I would just like to add an important element to this: we don’t need to test everyone every year to have an extremely accurate picture of how our students are performing. People say that we need to know where our students stand and if they’re improving. And indeed we do! But we can find that information without subjecting all of our students to stressful testing that takes away valuable class time and invites considerable negative washback. Appropriately stratified samples, carefully selected, can tell us what we need to know about districts, states, and the nation. And we can express the accuracy of that information with mathematical precision using statistics like standard error and confidence intervals.
As Dr. Stephen Krashen, Professor Emeritus in Education at the University of Southern California– someone whose expertise and credentials are beyond reproach– has said, “One function of such tests is to compare groups and investigate factors related to high achievement, which works if tests are valid and are low-stakes and thus do not encourage cheating. But we don’t have to test every child in every grade every year…. When you go to doctors, they don’t take all your blood; they take only a sample.” We have developed validity and reliability tests, measures of statistical error, and processes for accounting for that error precisely so that we don’t have to check everyone. And lest you think that checking everyone is necessarily more accurate than extrapolating from samples, that’s not the case, even if we assume the validity of the test in assessing its given construct.
I can only conclude two things: first, that people simply don’t understand the power and accuracy of inferential statistics to describe complex realities like student academic achievement; and second, that people resist extrapolation out of the impression that this it offers a less effective bludgeon with which to attack teachers.

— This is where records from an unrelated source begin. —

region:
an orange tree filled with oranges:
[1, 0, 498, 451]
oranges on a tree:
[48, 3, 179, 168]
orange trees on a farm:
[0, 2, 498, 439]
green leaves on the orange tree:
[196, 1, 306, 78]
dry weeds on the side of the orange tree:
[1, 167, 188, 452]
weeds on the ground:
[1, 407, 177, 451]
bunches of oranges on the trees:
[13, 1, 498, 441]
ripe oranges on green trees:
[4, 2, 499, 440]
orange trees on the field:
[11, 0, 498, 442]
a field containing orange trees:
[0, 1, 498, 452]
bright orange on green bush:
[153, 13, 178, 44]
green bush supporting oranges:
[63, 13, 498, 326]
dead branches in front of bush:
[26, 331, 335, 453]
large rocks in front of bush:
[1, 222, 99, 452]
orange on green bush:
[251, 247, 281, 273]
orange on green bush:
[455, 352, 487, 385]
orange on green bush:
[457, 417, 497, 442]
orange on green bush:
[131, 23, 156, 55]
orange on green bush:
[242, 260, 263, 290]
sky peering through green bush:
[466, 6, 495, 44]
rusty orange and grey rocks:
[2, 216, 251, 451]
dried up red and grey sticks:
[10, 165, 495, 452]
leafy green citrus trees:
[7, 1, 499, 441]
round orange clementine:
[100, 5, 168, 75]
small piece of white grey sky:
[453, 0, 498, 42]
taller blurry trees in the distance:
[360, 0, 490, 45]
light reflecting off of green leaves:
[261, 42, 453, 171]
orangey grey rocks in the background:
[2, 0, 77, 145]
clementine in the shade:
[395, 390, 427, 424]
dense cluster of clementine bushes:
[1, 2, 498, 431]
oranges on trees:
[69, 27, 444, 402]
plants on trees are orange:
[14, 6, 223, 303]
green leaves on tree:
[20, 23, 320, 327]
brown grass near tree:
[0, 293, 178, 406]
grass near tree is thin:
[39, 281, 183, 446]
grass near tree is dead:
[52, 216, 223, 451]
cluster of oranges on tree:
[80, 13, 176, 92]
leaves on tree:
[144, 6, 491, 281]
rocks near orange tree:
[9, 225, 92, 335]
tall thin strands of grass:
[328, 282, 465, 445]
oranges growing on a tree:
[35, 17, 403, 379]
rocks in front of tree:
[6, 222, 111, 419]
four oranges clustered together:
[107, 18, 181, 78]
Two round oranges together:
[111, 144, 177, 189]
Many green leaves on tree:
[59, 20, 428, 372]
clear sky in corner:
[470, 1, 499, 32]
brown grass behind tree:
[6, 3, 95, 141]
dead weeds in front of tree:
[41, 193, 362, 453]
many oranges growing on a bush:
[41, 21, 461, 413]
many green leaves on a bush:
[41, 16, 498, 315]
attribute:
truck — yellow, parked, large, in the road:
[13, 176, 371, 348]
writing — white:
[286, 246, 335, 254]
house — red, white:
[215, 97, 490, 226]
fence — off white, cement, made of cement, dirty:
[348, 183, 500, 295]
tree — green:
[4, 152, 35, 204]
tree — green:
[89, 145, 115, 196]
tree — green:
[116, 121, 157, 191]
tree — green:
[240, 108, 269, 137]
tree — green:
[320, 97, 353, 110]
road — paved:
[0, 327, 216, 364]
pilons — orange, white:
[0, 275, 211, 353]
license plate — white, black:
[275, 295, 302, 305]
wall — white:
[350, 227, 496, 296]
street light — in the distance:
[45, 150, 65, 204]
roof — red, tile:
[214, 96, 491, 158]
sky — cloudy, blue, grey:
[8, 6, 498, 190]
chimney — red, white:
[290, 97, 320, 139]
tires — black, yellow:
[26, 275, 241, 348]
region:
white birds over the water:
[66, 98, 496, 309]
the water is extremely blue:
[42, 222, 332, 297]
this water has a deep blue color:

Look, I consider myself a quantitative researcher, among other things, and I hope to publish on questions of language testing and assessment. I just this past week agreed to peer review for a major language assessment journal. I’m not opposed to testing entirely, not at all. But their limitations are real, their negative consequences empirically verified, and most importantly, their primary strength ignored when they are used on all the kids, all the time. For our data collection, testing all kids twice during their educational careers, as the gold standard NAEP tests do, in addition to targeted stratified samples that can be minimally intrusive, is more than enough. If the purpose of testing isn’t data collection, but rather having an instrument to assault teachers, well, that’s a total betrayal of our children and our educational system.